Пип-шоу (ЛП)
Я смотрел, как Бебе засыпает, как тяжелеют ее веки, как сон уносит ее от меня. Поднялся с пола и сделал шаг назад к двери. Мне нужно было уйти. Я не мог находиться так близко к ней, не мог позволить себе потерять хладнокровие, когда Бебе была всего в нескольких дюймах от меня. Я ничего не хотел так сильно, как прикоснуться к ней, снова заключить ее в свои объятия и вдыхать ее сладкий аромат. Но я не мог справиться с этим, давление было настолько сильным, что думал, что моя голова взорвется. Мне нужно было убраться к чертовой матери от нее.
Спотыкаясь, я вышел из спальни, держась за дверной косяк. Голова кружилась, тошнота брала верх, когда я наполовину шел, наполовину падал в гостиной. Когда дошло до дела, я не мог находиться рядом с ней, не мог выносить ее близости, потому что боялся, что Бебе причинит мне боль или я причиню боль ей. Ничто в моей голове не имело смысла. Единственное, что было преобладающим и очень ясным, это то, что мне нужно было уйти. Быть на улице, одному, на холодных улицах, было бы лучше, чем оставаться с ней наедине в моей квартире.
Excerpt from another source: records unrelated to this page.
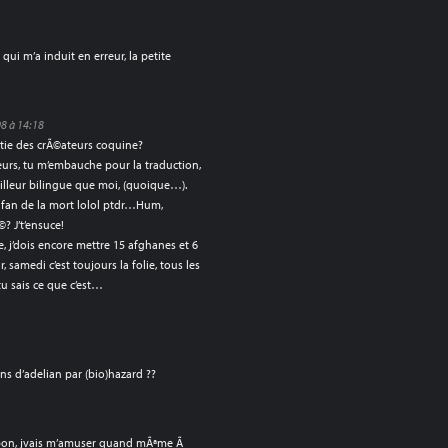
e qui m’a induit en erreur, la petite
8 à 14:18
artie des crÃ©ateurs coquine?
ateurs, tu m’embauche pour la traduction,
eilleur bilingue que moi, (quoique…).
ga fan de la mort lolol ptdr…Hum,
 J’t’ensuce!
re, j’dois encore mettre 15 afghanes et 6
r, samedi c’est toujours la folie, tous les
tu sais ce que c’est…
sins d’adelian par (bio)hazard ??
is bon, jvais m’amuser quand mÃªme Ã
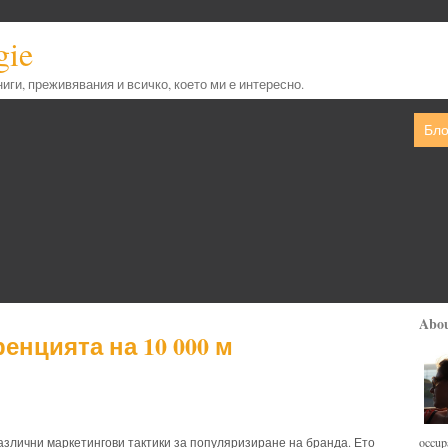
gie
книги, преживявания и всичко, което ми е интересно.
Бло
Abo
ренцията на 10 000 м
occupa
злични маркетингови тактики за популяризиране на бранда. Ето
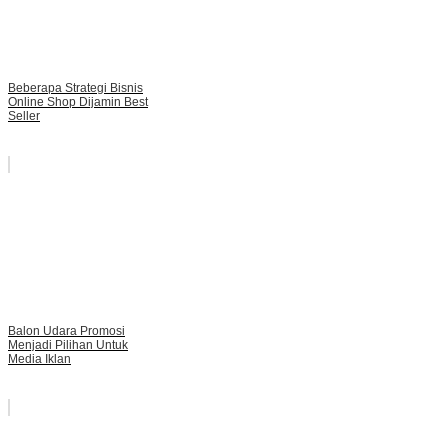
Beberapa Strategi Bisnis
Online Shop Dijamin Best
Seller
Balon Udara Promosi
Menjadi Pilihan Untuk
Media Iklan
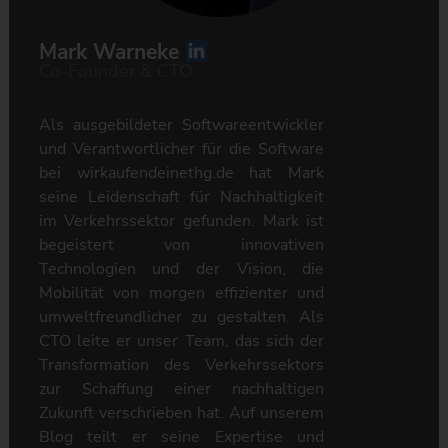
Mark Warneke
Co-Founder & CTO
Als ausgebildeter Softwareentwickler
und Verantwortlicher für die Software
bei wirkaufendeinethg.de hat Mark
seine Leidenschaft für Nachhaltigkeit
im Verkehrssektor gefunden. Mark ist
begeistert von innovativen
Technologien und der Vision, die
Mobilität von morgen effizienter und
umweltfreundlicher zu gestalten. Als
CTO leite er unser Team, das sich der
Transformation des Verkehrssektors
zur Schaffung einer nachhaltigen
Zukunft verschrieben hat. Auf unserem
Blog teilt er seine Expertise und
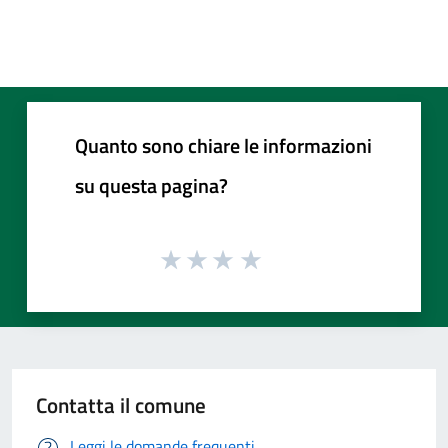
Quanto sono chiare le informazioni
su questa pagina?
Contatta il comune
Leggi le domande frequenti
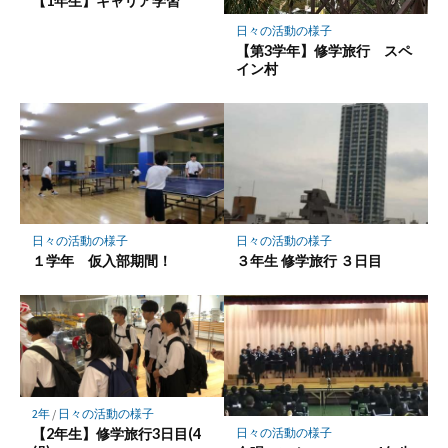
【1年生】キャリア学習
日々の活動の様子
【第3学年】修学旅行 スペ
イン村
日々の活動の様子
日々の活動の様子
１学年 仮入部期間！
３年生 修学旅行 ３日目
2年
/
日々の活動の様子
【2年生】修学旅行3日目(4
日々の活動の様子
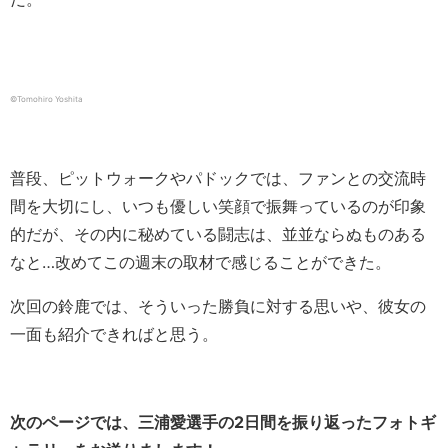
©︎Tomohiro Yoshita
普段、ピットウォークやパドックでは、ファンとの交流時
間を大切にし、いつも優しい笑顔で振舞っているのが印象
的だが、その内に秘めている闘志は、並並ならぬものある
なと…改めてこの週末の取材で感じることができた。
次回の鈴鹿では、そういった勝負に対する思いや、彼女の
一面も紹介できればと思う。
次のページでは、三浦愛選手の2日間を振り返ったフォトギ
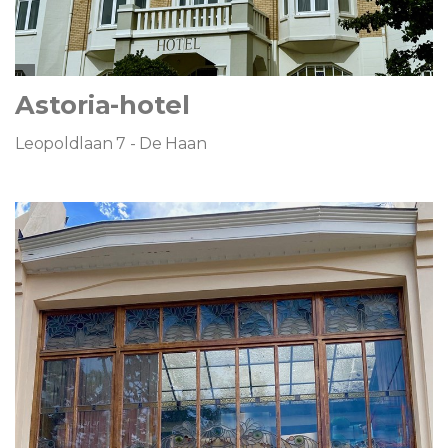
Astoria-hotel
Leopoldlaan 7 - De Haan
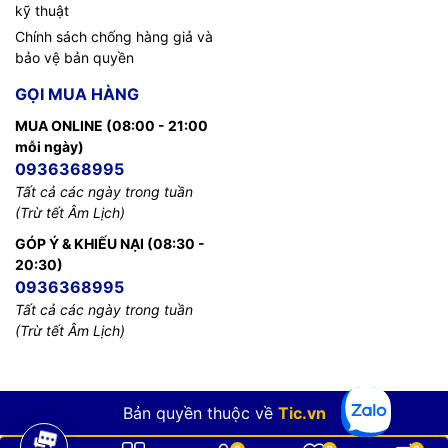
kỹ thuật
Chính sách chống hàng giả và
bảo vệ bản quyền
GỌI MUA HÀNG
MUA ONLINE (08:00 - 21:00
mỗi ngày)
0936368995
Tất cả các ngày trong tuần
(Trừ tết Âm Lịch)
GÓP Ý & KHIẾU NẠI (08:30 -
20:30)
0936368995
Tất cả các ngày trong tuần
(Trừ tết Âm Lịch)
Bản quyền thuộc về
Tic.vn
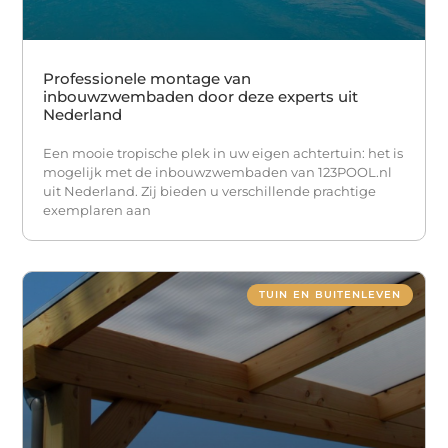
Professionele montage van
inbouwzwembaden door deze experts uit
Nederland
Een mooie tropische plek in uw eigen achtertuin: het is
mogelijk met de inbouwzwembaden van 123POOL.nl
uit Nederland. Zij bieden u verschillende prachtige
exemplaren aan
TUIN EN BUITENLEVEN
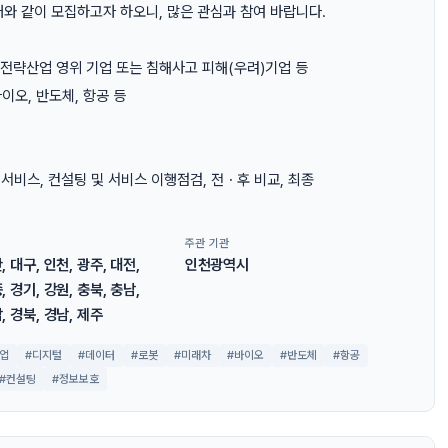
 같이 모집하고자 하오니, 많은 관심과 참여 바랍니다.
전략산업 영위 기업 또는 침해사고 피해(우려)기업 등
바이오, 반도체, 항공 등
 서비스, 컨설팅 및 서비스 이행점검, 전ㆍ후 비교, 최종
주관 기관
, 대구, 인천, 광주, 대전,
인천광역시
, 경기, 강원, 충북, 충남,
, 경북, 경남, 제주
업
#디지털
#데이터
#로봇
#미래차
#바이오
#반도체
#항공
#컨설팅
#정보보호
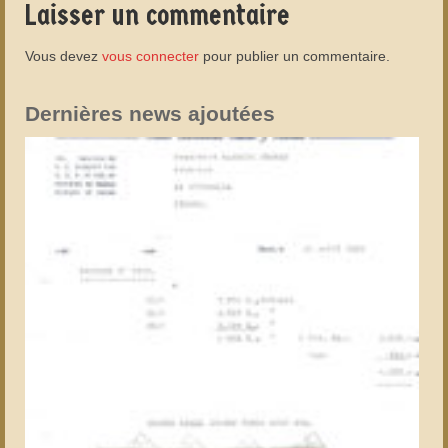
Laisser un commentaire
Vous devez
vous connecter
pour publier un commentaire.
Dernières news ajoutées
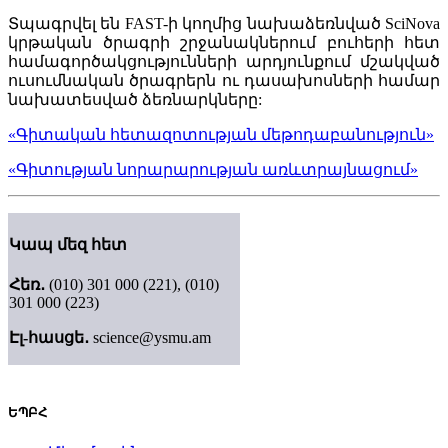
Տպագրվել են FAST-ի կողմից նախաձեռնված SciNova
կրթական ծրագրի շրջանակներում բուհերի հետ
համագործակցությունների արդյունքում մշակված
ուսումնական ծրագրերն ու դասախոսների համար
նախատեսված ձեռնարկները:
«Գիտական հետազոտության մեթոդաբանություն»
«Գիտության նորարարության առևտրայնացում»
Կապ մեզ հետ
Հեռ․
(010) 301 000 (221), (010)
301 000 (223)
Էլ-հասցե․
science@ysmu.am
ԵՊԲՀ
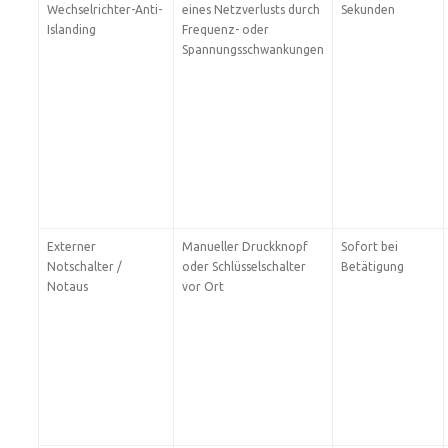
Wechselrichter-Anti-
eines Netzverlusts durch
Sekunden
Islanding
Frequenz- oder
Spannungsschwankungen
Externer
Manueller Druckknopf
Sofort bei
Notschalter /
oder Schlüsselschalter
Betätigung
Notaus
vor Ort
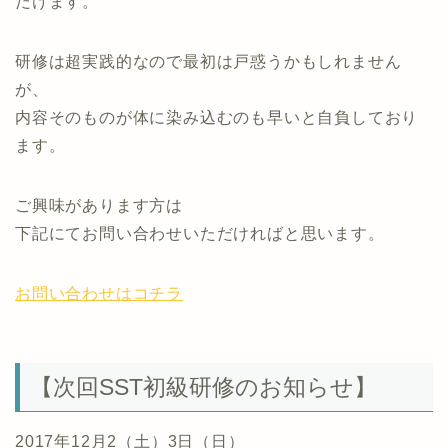
だけます。
研修は超実践的なので最初は戸惑うかもしれません
が、
内容そのものが体に染み込むのも早いと自負しており
ます。
ご興味があります方は
下記にてお問い合わせいただければと思います。
お問い合わせはコチラ
【次回SST初級研修のお知らせ】
2017年12月2（土）3日（日）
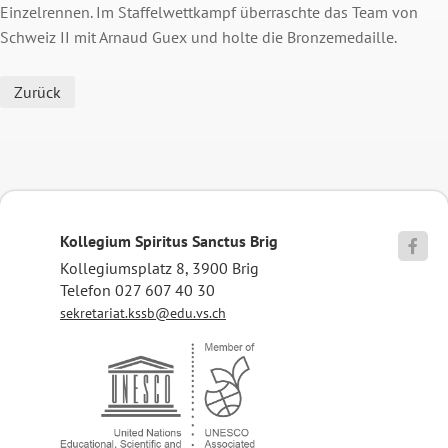
Einzelrennen. Im Staffelwettkampf überraschte das Team von
Schweiz II mit Arnaud Guex und holte die Bronzemedaille.
Zurück
Kollegium Spiritus Sanctus Brig

Kollegiumsplatz 8, 3900 Brig
Telefon 027 607 40 30
sekretariat.kssb@edu.vs.ch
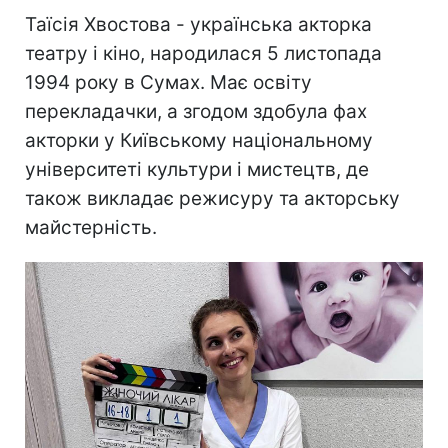
Таїсія Хвостова - українська акторка
театру і кіно, народилася 5 листопада
1994 року в Сумах. Має освіту
перекладачки, а згодом здобула фах
акторки у Київському національному
університеті культури і мистецтв, де
також викладає режисуру та акторську
майстерність.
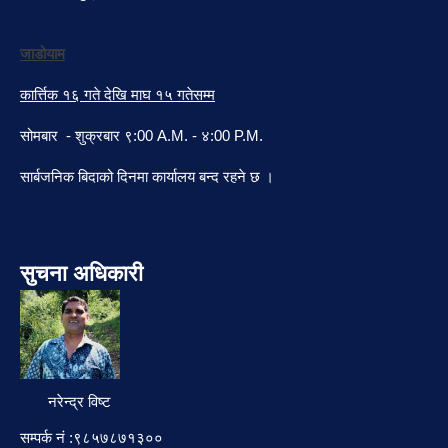
जाडोयाम
कार्त्तिक १६ गते देखि माघ १५ गतेसम्म
सोमबार - शुक्रबार ९:00 A.M. - ४:00 P.M.
सार्बजनिक बिदाको दिनमा कार्यालय बन्द रहने छ ।
सुचना अधिकारी
नरेन्द्र विष्ट
सम्पर्क नं :९८५७८७१३००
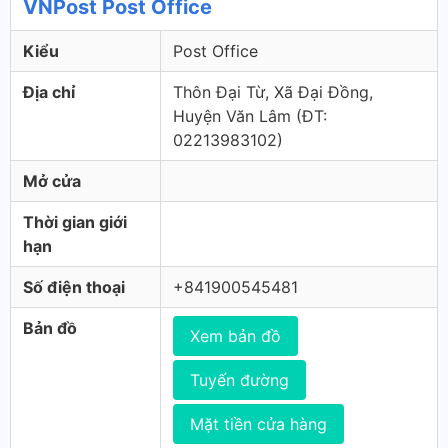
VNPost Post Office
Kiểu
Post Office
Địa chỉ
Thôn Đại Từ, Xã Đại Đồng,
Huyện Văn Lâm (ÐT:
02213983102)
Mở cửa
Thời gian giới
hạn
Số điện thoại
+841900545481
Bản đồ
Xem bản đồ
Tuyến đường
Mặt tiền cửa hàng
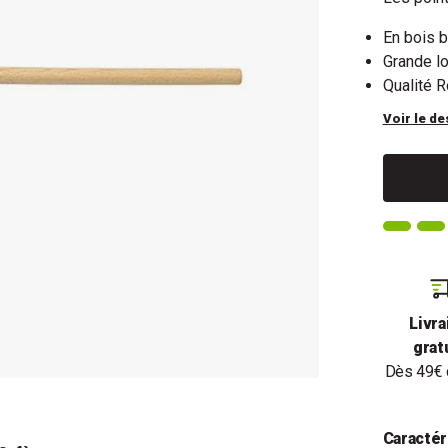
En bois b
Grande lo
Qualité R
Voir le de
Livra
grat
Dès 49€ 
Caractér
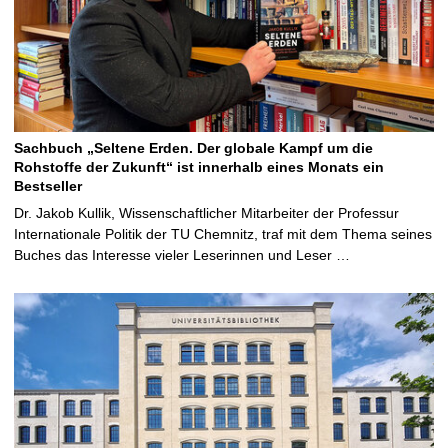
Sachbuch „Seltene Erden. Der globale Kampf um die
Rohstoffe der Zukunft“ ist innerhalb eines Monats ein
Bestseller
Dr. Jakob Kullik, Wissenschaftlicher Mitarbeiter der Professur
Internationale Politik der TU Chemnitz, traf mit dem Thema seines
Buches das Interesse vieler Leserinnen und Leser …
Я шел по лестнице, дрожа с каждым шагом, приближавшим меня к моему холодному месту назначения. Швейцар на этот раз не сказал ни слова, хотя, казалось, его беспокоили мои внезапные отлучки, когда я не покидал квартиру по меньшей мере год до этого. Я пошел прочь от него, от замкнутого пространства многоквартирного дома. Мне нужно было уйти от всего этого.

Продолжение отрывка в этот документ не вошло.